Background
Because model compilation and MCMC are inevitably time-consuming, I find it extremely helpful to write entire data analysis projects as formal end-to-end Make-like declarative workflows. Here is a sketch of an actual Makefile
that might do this.
all:
samples.fst
samples.fst: run_model.R model.rds
Rscript run_model.R
model.rds: compile_model.R model.stan
Rscript compile_model.R # Sets auto_write = TRUE and save_dso = TRUE.
data.fst: simulate_data.R
Rscript simulate_data.R
clean:
rm -f *.fst *.rds
In practice, because I use R, I usually opt for a Make-like R package like drake
or targets
instead of GNU Make itself. (Full disclosure: I am the creator and maintainer of both these R packages.) In fact, I am trying to develop best practices for using rstan with targets
, and my first attempt is here.
Issue
I am not sure if I am writing the model compilation target correctly in the Makefile
above (or here with targets
). That target assumes the input file is model.stan
and the output file is model.rds
, so the model will recompile and downstream targets may rerun if either file changes. But I am not sure it is sufficient to track the RDS file. I feel as though a step like this should also include the actual DSO file and any other binaries that get created. How do I find the names of these files? In general, what is the best way to reproducibly track the compilation step and completely guarantee that downstream targets do not recompile the model?

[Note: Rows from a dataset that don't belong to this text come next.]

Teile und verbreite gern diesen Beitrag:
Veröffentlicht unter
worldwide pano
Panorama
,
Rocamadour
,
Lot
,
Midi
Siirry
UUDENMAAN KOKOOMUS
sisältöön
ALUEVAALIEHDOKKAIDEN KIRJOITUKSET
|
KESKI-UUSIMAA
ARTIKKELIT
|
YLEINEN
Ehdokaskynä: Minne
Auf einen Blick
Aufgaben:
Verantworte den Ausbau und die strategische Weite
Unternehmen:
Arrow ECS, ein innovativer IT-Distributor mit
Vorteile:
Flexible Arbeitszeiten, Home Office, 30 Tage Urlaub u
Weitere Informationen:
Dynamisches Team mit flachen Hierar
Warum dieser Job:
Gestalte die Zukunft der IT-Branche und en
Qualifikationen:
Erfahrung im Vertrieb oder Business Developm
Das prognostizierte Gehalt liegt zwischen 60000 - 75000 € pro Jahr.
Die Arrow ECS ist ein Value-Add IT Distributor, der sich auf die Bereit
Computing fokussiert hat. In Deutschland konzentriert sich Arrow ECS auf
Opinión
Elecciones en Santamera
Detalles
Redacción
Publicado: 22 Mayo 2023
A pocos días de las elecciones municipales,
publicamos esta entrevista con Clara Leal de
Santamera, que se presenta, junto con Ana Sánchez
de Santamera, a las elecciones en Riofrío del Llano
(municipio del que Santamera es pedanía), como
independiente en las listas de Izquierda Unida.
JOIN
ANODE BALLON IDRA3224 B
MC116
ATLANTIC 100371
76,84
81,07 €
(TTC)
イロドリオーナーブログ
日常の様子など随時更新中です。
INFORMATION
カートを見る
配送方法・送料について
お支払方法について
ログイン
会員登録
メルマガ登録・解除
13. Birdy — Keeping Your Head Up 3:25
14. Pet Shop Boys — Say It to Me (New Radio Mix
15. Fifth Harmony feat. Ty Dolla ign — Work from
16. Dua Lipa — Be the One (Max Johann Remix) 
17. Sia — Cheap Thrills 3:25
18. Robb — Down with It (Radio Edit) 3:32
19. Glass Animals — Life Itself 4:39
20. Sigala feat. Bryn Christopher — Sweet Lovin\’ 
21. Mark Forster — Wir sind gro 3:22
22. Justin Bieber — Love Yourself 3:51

I realize the DSO file name might not be known in advance, and there may be multiple output files from compilation. This presents a challenge for GNU Make, but not for drake
or targets
because both can easily handle multiple dynamic input/output files per target. For the model compilation target in the targets
example, the compile_model()
function just needs to return the names of all the files that model depends on.